-- EXERCISE DESCRIPTION --
Rewrite the data below, replacing every "Person at" with "Individual at" and changing nothing else. Leave the picture out of your version.

┌─ DATA EXCERPTS

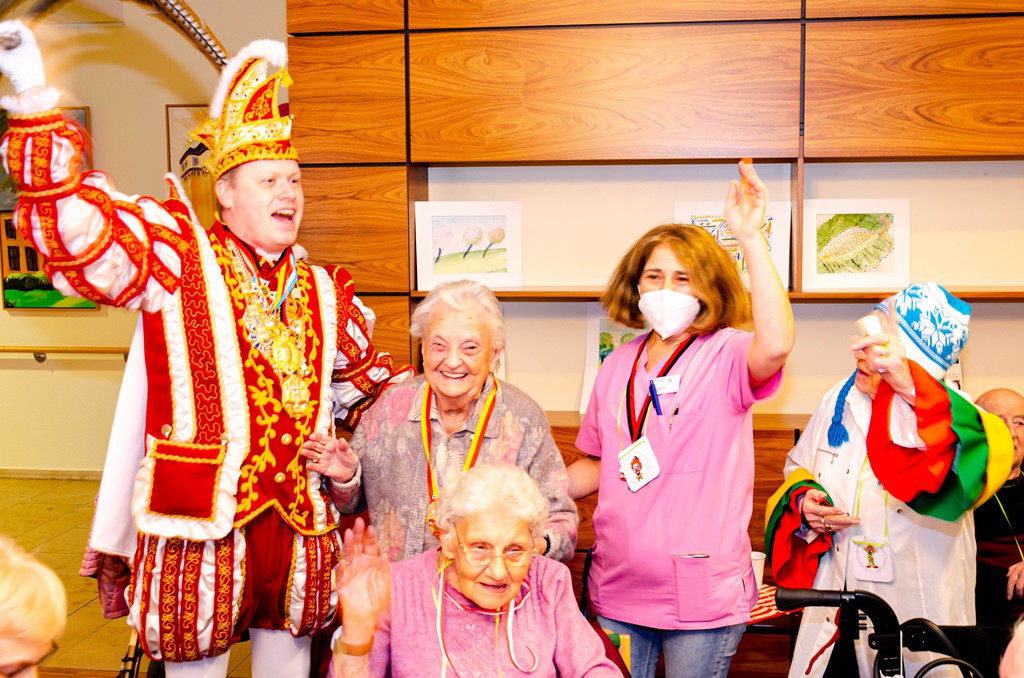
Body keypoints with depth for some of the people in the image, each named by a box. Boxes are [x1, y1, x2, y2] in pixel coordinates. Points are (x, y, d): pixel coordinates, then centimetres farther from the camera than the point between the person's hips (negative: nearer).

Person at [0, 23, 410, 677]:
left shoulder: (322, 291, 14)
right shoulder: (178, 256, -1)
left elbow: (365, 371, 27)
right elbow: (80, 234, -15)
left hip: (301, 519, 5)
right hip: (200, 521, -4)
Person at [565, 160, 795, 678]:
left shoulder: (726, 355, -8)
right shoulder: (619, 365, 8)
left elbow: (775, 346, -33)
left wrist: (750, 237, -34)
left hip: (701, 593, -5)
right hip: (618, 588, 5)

└─

-- ANSWER TO THIS PROBLEM --
Body keypoints with depth for some of the people in the image, each named by a box. Boxes are [x1, y1, x2, y2] in pixel coordinates. Points are (x, y, d): pixel coordinates, then centimetres farther from the camera than the point between the person's hips (negative: nearer).

Individual at [0, 23, 410, 677]:
left shoulder: (322, 291, 14)
right shoulder: (178, 256, -1)
left elbow: (365, 371, 27)
right elbow: (80, 234, -15)
left hip: (301, 519, 5)
right hip: (200, 521, -4)
Individual at [565, 160, 795, 678]:
left shoulder: (726, 355, -8)
right shoulder: (619, 365, 8)
left elbow: (775, 346, -33)
left wrist: (750, 237, -34)
left hip: (701, 593, -5)
right hip: (618, 588, 5)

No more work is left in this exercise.